Spread has doubled since July

The spread between WTI and Brent prices has been rising in recent months, in a trend that is not likely to reverse soon.

WTI is currently trading at $55.21/bbl while Brent is at $61.50/bbl, a spread of $6.29/bbl. This spread is lower than the $6.99 reached at the end of October, but is still significantly higher than the average of $2.17 between October 2015 and July 2017.

Transportation Costs Widen WTI-Brent Spread

Source: EnerCom Analytics

According to the EIA’s Short-Term Energy Outlook, this spread will continue in 2018. The STEO predicts the spread will remain at $6/bbl through the first quarter of 2018, and will hold at $4 for the rest of the year.
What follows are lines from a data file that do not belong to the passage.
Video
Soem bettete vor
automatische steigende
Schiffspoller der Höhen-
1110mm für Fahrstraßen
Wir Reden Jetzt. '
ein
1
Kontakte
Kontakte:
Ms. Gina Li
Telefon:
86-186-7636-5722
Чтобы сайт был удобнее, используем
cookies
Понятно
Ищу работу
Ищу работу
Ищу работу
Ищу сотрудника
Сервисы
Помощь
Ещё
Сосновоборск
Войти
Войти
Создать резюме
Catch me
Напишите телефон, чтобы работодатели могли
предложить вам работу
Transportation Costs Widen WTI-Brent Spread

Source: EIA

Transportation constraints drive Cushing inventories higher

According to the EIA, much of the spread is due to transportation constraints in U.S. operations. The explosion of activity in the Permian has created a similarly large need for transportation infrastructure, moving oil from western Texas to the Gulf Coast markets. However, transportation supply has not kept up with demand, and pipeline constraints are currently a factor.

Additional transportation infrastructure is also needed in Cushing. The EIA estimates that moving crude from Cushing to the coast costs about $3.50/bbl, but current transportation constraints have pushed this value higher.

These constraints have pushed Cushing inventory higher in recent months. Total U.S. crude inventories have declined by about 25 MMBBL since the end of July, but have risen by 8.8 MMBBL in Cushing. Cushing inventories are currently 51% above the five-year average, while overall inventories are 15% above the average.

Transportation Costs Widen WTI-Brent Spread

Source: EIA

Ports cannot handle large crude carriers

The export ban has been lifted, so oil can now be transported abroad. While this expands the market for U.S. crude significantly, there are still difficulties with the process. Ports in the U.S. generally cannot handle the largest crude carrying ships. These ships are much more economic for transporting crude over long distances, though, and are generally used internationally. To get around this, U.S. crude is often loaded on smaller vessels, then transferred to larger vessels in deeper waters in the Gulf.

While this is more economic than hauling oil all the way to Europe or Asia using smaller ships, it is far from ideal. While several ports, like Corpus Christi and the Louisiana Offshore Oil Port, are working to expand to handle Very Large Crude Carriers, these efforts will likely not make a meaningful change in the markets in the next year. Instead, transportation constraints will keep oil prices lower than the international benchmark.